Appellant heeft gesteld dat deze vereisten niet op hem van toepassing zijn op grond van artikel 8.12 van de Regeling. Afdeling 8 van de Regeling betreft bepalingen omtrent het niet-commerciële verkeer van honden, katten en fretten. Onder verwijzing naar overweging 5.2 van deze uitspraak is het College van oordeel dat in dit geval wel sprake is van commercieel verkeer van honden, zodat appellant zich niet kan beroepen op artikel 8.12 van de Regeling.
Vaststaat dat appellant voor de pups alleen beschikte over inentingsboekjes, en niet over paspoorten en certificaten. Ten aanzien van de volwassen honden staat vast dat bij alle drie de honden de gezondheidscertificaten ontbraken; bij één hond ontbrak eveneens het paspoort. Appellant voldeed dan ook niet aan de vereisten voor het vervoer van levende dieren, zoals gesteld in artikel 8.4, derde lid, van de Regeling.
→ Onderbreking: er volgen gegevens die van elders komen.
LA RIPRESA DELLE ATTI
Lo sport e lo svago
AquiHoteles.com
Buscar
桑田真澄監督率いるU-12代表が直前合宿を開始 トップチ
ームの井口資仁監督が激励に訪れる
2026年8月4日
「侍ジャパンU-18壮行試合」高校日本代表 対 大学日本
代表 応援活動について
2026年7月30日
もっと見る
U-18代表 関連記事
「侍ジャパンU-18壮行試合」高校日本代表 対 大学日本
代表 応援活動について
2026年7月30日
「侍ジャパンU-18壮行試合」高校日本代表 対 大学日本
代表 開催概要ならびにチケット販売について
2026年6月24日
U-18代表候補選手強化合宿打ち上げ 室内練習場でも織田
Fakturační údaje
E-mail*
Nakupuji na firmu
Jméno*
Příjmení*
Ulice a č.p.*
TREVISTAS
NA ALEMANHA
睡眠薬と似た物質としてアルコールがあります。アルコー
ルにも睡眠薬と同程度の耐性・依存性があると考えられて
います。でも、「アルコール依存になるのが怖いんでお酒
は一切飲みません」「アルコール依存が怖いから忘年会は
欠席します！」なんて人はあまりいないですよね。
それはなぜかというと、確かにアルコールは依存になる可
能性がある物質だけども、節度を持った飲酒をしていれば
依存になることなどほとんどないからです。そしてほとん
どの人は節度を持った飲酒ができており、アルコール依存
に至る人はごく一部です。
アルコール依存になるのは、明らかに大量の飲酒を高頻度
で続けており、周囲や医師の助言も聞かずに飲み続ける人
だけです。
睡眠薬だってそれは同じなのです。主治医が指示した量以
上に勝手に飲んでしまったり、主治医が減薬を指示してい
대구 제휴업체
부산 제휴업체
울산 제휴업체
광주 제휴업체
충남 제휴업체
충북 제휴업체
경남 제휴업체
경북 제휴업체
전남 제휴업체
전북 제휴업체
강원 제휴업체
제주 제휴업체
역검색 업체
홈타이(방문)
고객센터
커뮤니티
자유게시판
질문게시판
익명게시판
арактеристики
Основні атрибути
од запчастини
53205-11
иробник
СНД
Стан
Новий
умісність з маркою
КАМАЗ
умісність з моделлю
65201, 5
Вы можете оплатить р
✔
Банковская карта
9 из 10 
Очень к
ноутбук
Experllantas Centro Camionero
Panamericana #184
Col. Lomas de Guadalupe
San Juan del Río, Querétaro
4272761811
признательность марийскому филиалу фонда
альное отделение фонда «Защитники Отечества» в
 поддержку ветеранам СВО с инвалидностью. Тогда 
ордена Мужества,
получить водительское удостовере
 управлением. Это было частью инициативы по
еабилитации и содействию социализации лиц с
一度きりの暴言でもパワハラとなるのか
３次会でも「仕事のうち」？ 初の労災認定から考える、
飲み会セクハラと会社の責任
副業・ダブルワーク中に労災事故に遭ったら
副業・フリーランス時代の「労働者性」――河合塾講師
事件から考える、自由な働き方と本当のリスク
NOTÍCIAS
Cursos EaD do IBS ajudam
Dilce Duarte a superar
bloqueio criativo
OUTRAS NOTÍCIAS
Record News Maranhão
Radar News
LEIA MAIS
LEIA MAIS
5.4 Hetgeen hiervoor is overwogen leidt tot de slotsom dat verweerder op goede gronden heeft geoordeeld dat appellant heeft gehandeld in strijd met de artikelen 6 en 7 van de Verordening en met artikel 8.4, derde lid, van de Regeling.
Hieruit volgt dat verweerder de bevoegdheid toekwam om op grond van artikel 106 Gwd handhavend op te treden.
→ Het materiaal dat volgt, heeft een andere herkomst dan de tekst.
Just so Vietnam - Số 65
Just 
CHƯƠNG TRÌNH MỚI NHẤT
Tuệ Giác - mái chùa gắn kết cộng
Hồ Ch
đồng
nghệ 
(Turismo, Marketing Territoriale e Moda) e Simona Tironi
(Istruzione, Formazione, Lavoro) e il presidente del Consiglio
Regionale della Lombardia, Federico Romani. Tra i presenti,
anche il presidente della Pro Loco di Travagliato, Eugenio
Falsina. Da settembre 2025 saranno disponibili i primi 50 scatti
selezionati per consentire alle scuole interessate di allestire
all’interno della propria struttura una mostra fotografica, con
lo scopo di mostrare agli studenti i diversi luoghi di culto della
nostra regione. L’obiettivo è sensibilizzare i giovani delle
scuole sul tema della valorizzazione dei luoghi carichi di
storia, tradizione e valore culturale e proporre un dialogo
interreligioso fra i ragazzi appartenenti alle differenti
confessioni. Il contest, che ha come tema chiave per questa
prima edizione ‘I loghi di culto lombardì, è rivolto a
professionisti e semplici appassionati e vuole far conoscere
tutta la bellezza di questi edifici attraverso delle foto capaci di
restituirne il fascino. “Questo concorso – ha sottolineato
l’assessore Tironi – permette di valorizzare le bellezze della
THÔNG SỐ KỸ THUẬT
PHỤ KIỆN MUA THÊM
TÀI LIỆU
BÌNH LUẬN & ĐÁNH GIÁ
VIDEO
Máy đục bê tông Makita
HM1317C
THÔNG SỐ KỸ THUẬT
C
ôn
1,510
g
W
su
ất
Vervolgens dient de vraag te worden beantwoord of verweerder gelet op bijzondere omstandigheden in redelijkheid van deze bevoegdheid geen gebruik had mogen maken.
Dit kan zich voordoen indien concreet zicht op herstel bestaat. Voorts kan handhavend optreden zodanig onevenredig zijn in verhouding tot de daarmee te dienen belangen dat van optreden in de concrete situatie behoort te worden afgezien. Dergelijke bijzondere omstandigheden zijn echter gesteld noch gebleken.
5.5 Uit het voorgaande volgt dat verweerder bij het bestreden besluit terecht het besluit tot toepassing van bestuursdwang heeft gehandhaafd. Het beroep is ongegrond.
5.6 Het College ziet geen aanleiding voor een proceskostenveroordeling.
6. De beslissing
Het College verklaart het beroep ongegrond.
Aldus gewezen door mr. W.A.J. van Lierop, mr. E. Dijt en mr. G.P. Kleijn, in tegenwoordigheid van L.C. Bannink als griffier, en uitgesproken in het openbaar op 9 februari 2012.